Launch of the FIE / Deloitte ICT Aftermarket Report

Published on 
October 7, 2019
Jan Hoogstrate
Launch of the FIE / Deloitte ICT Aftermarket Report

On October 1,2019,  the launch of the Free ICT Europe / Deloitte report was done with a press conference in the Press Club in Brussels. The report reveals the impact of the ICT aftermarket to the European Economy and the Environment.

Nurturing the ICT aftermarket, critical for hitting European environmental goals and economy

The growing value of independent providers

We are honoured to have the support of Dan Shefet, the man that had the courage to stand up against  Google and is a leader on the field of internet accountability and the protection of rights. Besides writing an introduction letter, he also provided the introduction at the press conference.

This report is mainly used to inform policy makers, in fact it is a requirement to provide insight and data about the market we represent. It is an achievement to produce this in a market without having the availability of statistics.

(Concept text)

Experts & Advisory towards the EC

For the next 3 years FIE is a member of the ICT advisory platform for the European Commission on matters related to the implementation of ICT standardisation policies. A key element is the Rolling plan that lists all activities and Actions that are required. New actions can be suggested only by the European Commission and the MSP Members. The first meeting took place on June 17-18, where we could see that this group has another angle and contacts as we had up to now. First step is to create awareness about our industry, next we need to see how we can connect our issues to current projects or to propose new standardisation initiatives.

Ecodesign -The Story Continues

The new Ecodesign law for Servers and Storage has raised some questions. On behalf of the European Commission we provided input, aimed at the Firmware element. Our positioning paper* on this is explaining that there should be no discussion if updates would be charged: as these are fixes they should be free of charge.

The law leaves room to ask a fair, transparent and non-discriminatory fee for normal updates; security updates are demanded to be free of charge. According our paper, if a fee is applied, this should only be for upgrades that provide new functionality or performance improvements.
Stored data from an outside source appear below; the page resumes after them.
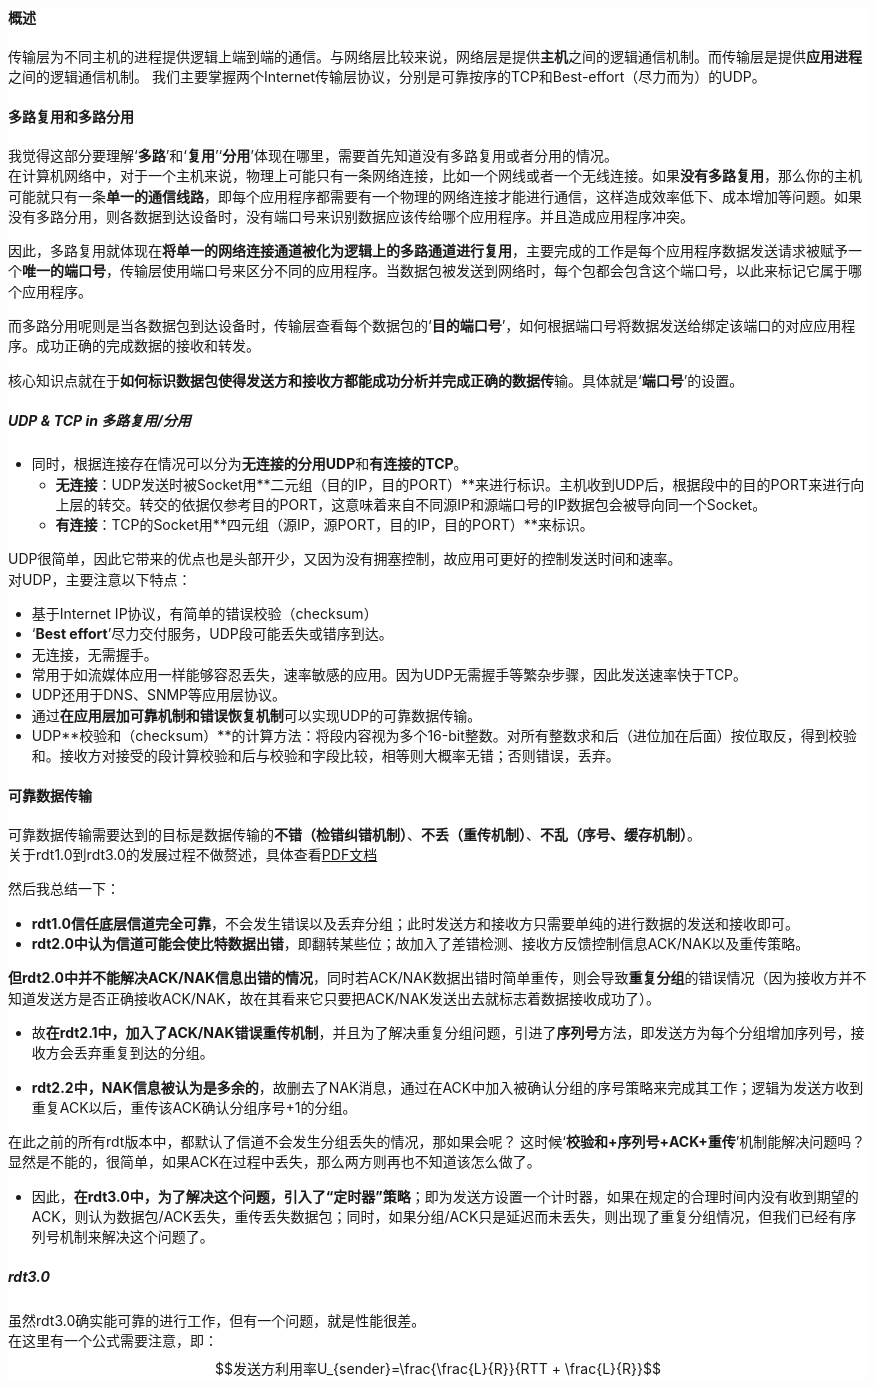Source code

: #### 概述
传输层为不同主机的进程提供逻辑上端到端的通信。与网络层比较来说，网络层是提供**主机**之间的逻辑通信机制。而传输层是提供**应用进程**之间的逻辑通信机制。
我们主要掌握两个Internet传输层协议，分别是可靠按序的TCP和Best-effort（尽力而为）的UDP。

#### 多路复用和多路分用
我觉得这部分要理解‘**多路**’和‘**复用**’‘**分用**’体现在哪里，需要首先知道没有多路复用或者分用的情况。   
在计算机网络中，对于一个主机来说，物理上可能只有一条网络连接，比如一个网线或者一个无线连接。如果**没有多路复用**，那么你的主机可能就只有一条**单一的通信线路**，即每个应用程序都需要有一个物理的网络连接才能进行通信，这样造成效率低下、成本增加等问题。如果没有多路分用，则各数据到达设备时，没有端口号来识别数据应该传给哪个应用程序。并且造成应用程序冲突。

因此，多路复用就体现在**将单一的网络连接通道被化为逻辑上的多路通道进行复用**，主要完成的工作是每个应用程序数据发送请求被赋予一个**唯一的端口号**，传输层使用端口号来区分不同的应用程序。当数据包被发送到网络时，每个包都会包含这个端口号，以此来标记它属于哪个应用程序。

而多路分用呢则是当各数据包到达设备时，传输层查看每个数据包的‘**目的端口号**’，如何根据端口号将数据发送给绑定该端口的对应应用程序。成功正确的完成数据的接收和转发。

核心知识点就在于**如何标识数据包使得发送方和接收方都能成功分析并完成正确的数据传**输。具体就是‘**端口号**’的设置。
##### UDP & TCP in 多路复用/分用
+ 同时，根据连接存在情况可以分为**无连接的分用UDP**和**有连接的TCP**。  
  - **无连接**：UDP发送时被Socket用**二元组（目的IP，目的PORT）**来进行标识。主机收到UDP后，根据段中的目的PORT来进行向上层的转交。转交的依据仅参考目的PORT，这意味着来自不同源IP和源端口号的IP数据包会被导向同一个Socket。  
  - **有连接**：TCP的Socket用**四元组（源IP，源PORT，目的IP，目的PORT）**来标识。

UDP很简单，因此它带来的优点也是头部开少，又因为没有拥塞控制，故应用可更好的控制发送时间和速率。  
对UDP，主要注意以下特点：
+ 基于Internet IP协议，有简单的错误校验（checksum）
+ ‘**Best effort**’尽力交付服务，UDP段可能丢失或错序到达。
+ 无连接，无需握手。
+ 常用于如流媒体应用一样能够容忍丢失，速率敏感的应用。因为UDP无需握手等繁杂步骤，因此发送速率快于TCP。
+ UDP还用于DNS、SNMP等应用层协议。
+ 通过**在应用层加可靠机制和错误恢复机制**可以实现UDP的可靠数据传输。
+ UDP**校验和（checksum）**的计算方法：将段内容视为多个16-bit整数。对所有整数求和后（进位加在后面）按位取反，得到校验和。接收方对接受的段计算校验和后与校验和字段比较，相等则大概率无错；否则错误，丢弃。

#### 可靠数据传输
可靠数据传输需要达到的目标是数据传输的**不错（检错纠错机制）**、**不丢（重传机制）**、**不乱（序号、缓存机制）**。  
关于rdt1.0到rdt3.0的发展过程不做赘述，具体查看[PDF文档](https://online.fliphtml5.com/ovbgh/xfnp/)



然后我总结一下：
- **rdt1.0信任底层信道完全可靠**，不会发生错误以及丢弃分组；此时发送方和接收方只需要单纯的进行数据的发送和接收即可。  
- **rdt2.0中认为信道可能会使比特数据出错**，即翻转某些位；故加入了差错检测、接收方反馈控制信息ACK/NAK以及重传策略。  

**但rdt2.0中并不能解决ACK/NAK信息出错的情况**，同时若ACK/NAK数据出错时简单重传，则会导致**重复分组**的错误情况（因为接收方并不知道发送方是否正确接收ACK/NAK，故在其看来它只要把ACK/NAK发送出去就标志着数据接收成功了）。  

- 故**在rdt2.1中，加入了ACK/NAK错误重传机制**，并且为了解决重复分组问题，引进了**序列号**方法，即发送方为每个分组增加序列号，接收方会丢弃重复到达的分组。  

- **rdt2.2中，NAK信息被认为是多余的**，故删去了NAK消息，通过在ACK中加入被确认分组的序号策略来完成其工作；逻辑为发送方收到重复ACK以后，重传该ACK确认分组序号+1的分组。  

在此之前的所有rdt版本中，都默认了信道不会发生分组丢失的情况，那如果会呢？  这时候‘**校验和+序列号+ACK+重传**’机制能解决问题吗？    
显然是不能的，很简单，如果ACK在过程中丢失，那么两方则再也不知道该怎么做了。    

- 因此，**在rdt3.0中，为了解决这个问题，引入了“定时器”策略**；即为发送方设置一个计时器，如果在规定的合理时间内没有收到期望的ACK，则认为数据包/ACK丢失，重传丢失数据包；同时，如果分组/ACK只是延迟而未丢失，则出现了重复分组情况，但我们已经有序列号机制来解决这个问题了。  

##### rdt3.0
虽然rdt3.0确实能可靠的进行工作，但有一个问题，就是性能很差。  
在这里有一个公式需要注意，即：
$$发送方利用率U_{sender}=\frac{\frac{L}{R}}{RTT + \frac{L}{R}}$$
Also the terms "fair, transparent and non-discriminatory" need to be interpreted more to a practical interpretation.

For the EC this is not an easy part. To come to a solution currently the option to have a meeting with Digital Europe (OEM's), the EC and Free ICT is being discussed. At our proposal also CIO organisations will be invited. [update: the meeting is cancelled. The decision is now up to the EC]

We are pleased that this process takes place, as it will provide more clarity and might prevents cases and/or complaints in the future.
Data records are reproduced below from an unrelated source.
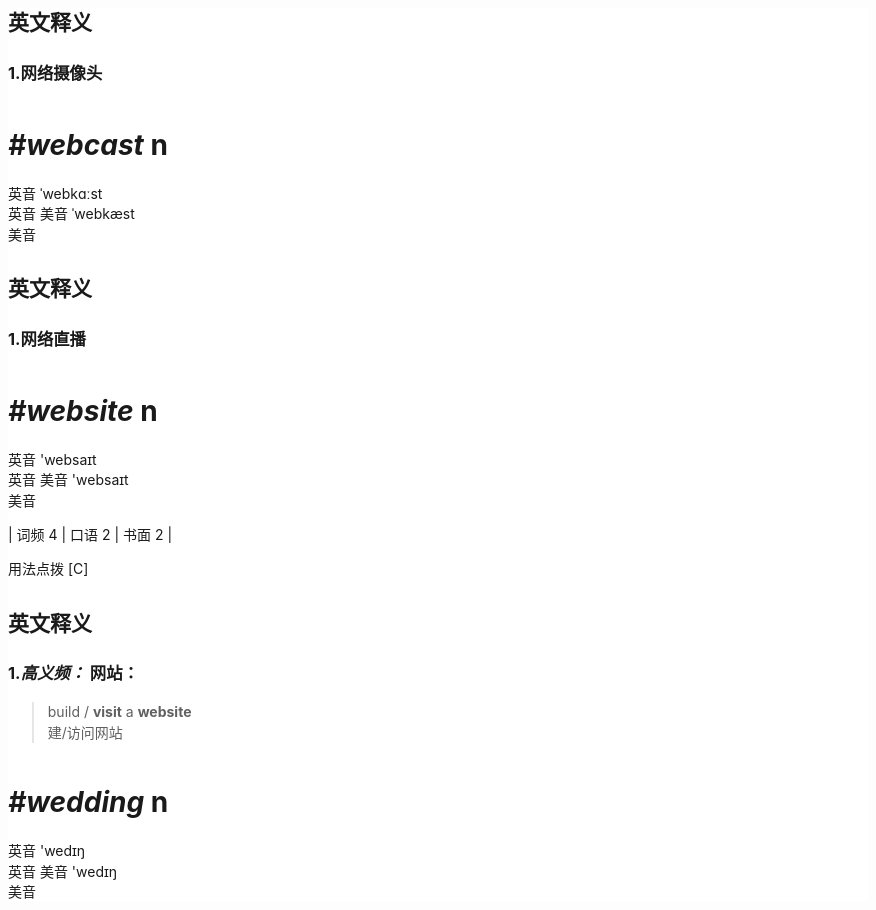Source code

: 英文释义
---
### 1.**网络摄像头**  


# ***\#webcast*** n
英音 ˈwebkɑːst  
英音
<audio src="./media/webcast1_AAC.aac"></audio>
美音 ˈwebkæst  
美音
<audio src="./media/webcast2_AAC.aac"></audio>


  

英文释义
---
### 1.**网络直播**  


# ***\#website*** n
英音 'websaɪt  
英音
<audio src="./media/website-B.aac"></audio>
美音 'websaɪt  
美音
<audio src="./media/website.aac"></audio>


| 词频 4 | 口语 2 | 书面 2 |  

用法点拨  [C]

英文释义
---
### 1.*高义频：* **网站：**  

 > build / **visit** a **website**   
 > 建/访问网站    


# ***\#wedding*** n
英音 'wedɪŋ  
英音
<audio src="./media/wedding-B.aac"></audio>
美音 'wedɪŋ  
美音
<audio src="./media/wedding.aac"></audio>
* A thank you to all that did invest time to create this document. When you would like to receive a copy of the paper, please contact us.

Green Public Procurement (GPP) - Computers

FIE was invited to take part in the revision of the GPP criteria for Computers and Monitors, we joined as stakeholder. The green procurement has a rising interest and adoption; the GPP is no law. The work started with a questionnaire.

The GPP for Datacenter products is still ongoing and a number of suggestions will be along the same path:

  • Promote refurbished to be the first option, extend life-cycle by planned upgrading, move to 3rd party maintenance;
  • A preference for Used/Refurbished Parts and an independent provider for ITAD and remarketing;
  • Overall: make sure that SMEs can participate in tenders.

Bottom line, practice what you preach: politics and EC promote all these kind of developments, this should be reflected in their own IT procurement and management.

New study - Improve Circularity for DC hardware

Free ICT will participate in the CEDaCI project, that will build a Circular Economy (CE) for the Data Centre Industry (DCI) to increase reclamation and reuse of Critical Raw Materials in the sector, extend product life through equipment reuse and remanufacturing, reduce use of virgin materials, waste and environmental impact arising from the growth in redundant equipment and develop a secure and economically viable CRM supply chain for the sector.

At present only 10% of CRM from the sector are recycled and recovered but this will increase to 19% and 24% in 5 and 10 years after the project ends; reuse of equipment will also increase to 65% and 75% respectively and at end-of-life overall product ‘waste’ will be reduced to 35% and 25%.

Clearly our industry is a large contributor to this!